Glen A. Bloom for the Appellant, Neighbouring Rights Collective of Canada (“NRCC”)
Mark Hayes for the Respondent

This was an appeal by NRCC to the Federal Court’s grant of a motion for summary judgment concerning the royalties collected by NRCC on behalf of the performers and makers of sound recordings of musical works.

The NRCC collects royalties in accordance with a tariff based on a percentage of the “advertising revenue” earned by broadcasters when they air advertisements. Broadcasters may also be party to a “turn-key contract” with businesses, where the broadcaster both produces and airs the advertisement, charging a single fee.

At issue in the appeal was whether “advertising revenues” include the value of these production services provided by the broadcasters. The trial judge ordered that the fair market value of the production services should be excluded.
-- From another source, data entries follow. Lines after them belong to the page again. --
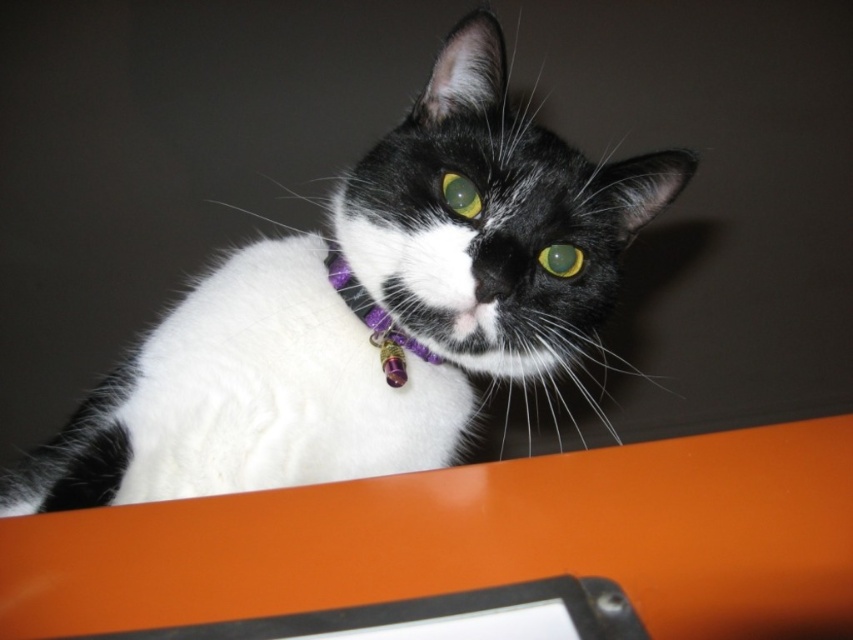
Question: Does orange glossy table at upper center appear on the left side of green glossy eye at center?

Choices:
 (A) yes
 (B) no

Answer: (A)

Question: Is white fur cat at center thinner than purple fabric collar at center?

Choices:
 (A) no
 (B) yes

Answer: (A)

Question: Which object is farther from the camera taking this photo?

Choices:
 (A) purple fabric collar at center
 (B) white fur cat at center

Answer: (A)

Question: Estimate the real-world distances between objects in this image. Which object is farther from the green glossy eye at center?

Choices:
 (A) shiny green eye at upper center
 (B) purple fabric collar at center
 (C) orange glossy table at upper center
 (D) white fur cat at center

Answer: (C)

Question: Which point is closer to the camera?

Choices:
 (A) (299, 268)
 (B) (575, 269)
 (C) (407, 337)
 (D) (444, 177)

Answer: (D)

Question: Can you confirm if white fur cat at center is positioned to the right of purple fabric collar at center?

Choices:
 (A) no
 (B) yes

Answer: (A)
The Federal Court of Appeal agreed that money received by the broadcaster other than to advertise falls outside of the statutory definition of “advertising revenue.” In a situation of a turn-key contract, however, not all of the revenue received by the broadcaster following the airing of an advertisement is attributable to the production of the advertisement – some may indeed be advertising revenue. The Court held that the characterizing of revenue is a factual issue that should be determined at trial. The statutory objective that performers and makers should receive equitable remuneration was of no assistance to the Respondent.

The Respondent argued that Subsection 2(2) of the Regulations Defining Advertising Revenues concerning the valuation of goods at fair market value would result in the deduction of the value of production services. The Court held, however, that the subsection applies only to goods and services received by a broadcaster as compensation to advertise. 

The appeal was therefore allowed and the Federal Court of Appeal granted a declaration: the mere fact that broadcasters incur costs in the production of advertisements does not prove that they have revenues that must be excluded.